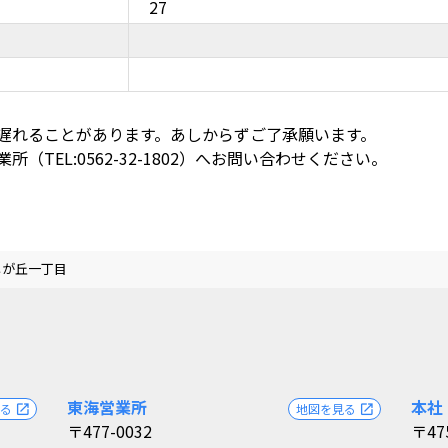
27
遅れることがあります。あしからずご了承願います。
TEL:0562-32-1802）へお問い合わせください。
じが丘一丁目
東海営業所
本社
見る
地図を見る
open_in_new
open_in_new
〒477-0032
〒47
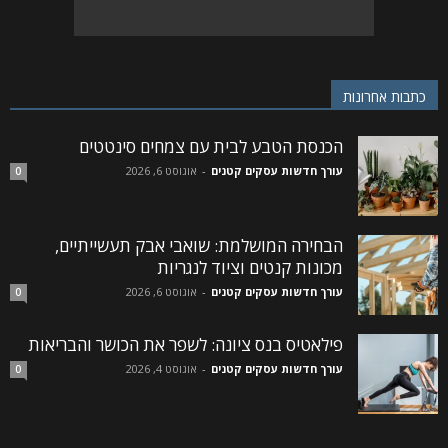
כתבות אחרונות
הכנסת הטבע לבית עם צמחים סינטטים
עורך חדשות עסקים קטנים
-
אוגוסט 6, 2026
0
הבחירה המושלמת: שואבי אבק תעשייתיים,
מכונות קנטים וציוד לנגריות
עורך חדשות עסקים קטנים
-
אוגוסט 6, 2026
0
פילאטיס בנס ציונה: לשפר את הכושר והבריאות
עורך חדשות עסקים קטנים
-
אוגוסט 4, 2026
0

++++++

Your answer must be the records exactly as they stand, with no pictures in it.

27
遅れることがあります。あしからずご了承願います。
TEL:0562-32-1802）へお問い合わせください。
じが丘一丁目
東海営業所
本社
見る
地図を見る
open_in_new
open_in_new
〒477-0032
〒47
כתבות אחרונות
הכנסת הטבע לבית עם צמחים סינטטים
עורך חדשות עסקים קטנים
-
אוגוסט 6, 2026
0
הבחירה המושלמת: שואבי אבק תעשייתיים,
מכונות קנטים וציוד לנגריות
עורך חדשות עסקים קטנים
-
אוגוסט 6, 2026
0
פילאטיס בנס ציונה: לשפר את הכושר והבריאות
עורך חדשות עסקים קטנים
-
אוגוסט 4, 2026
0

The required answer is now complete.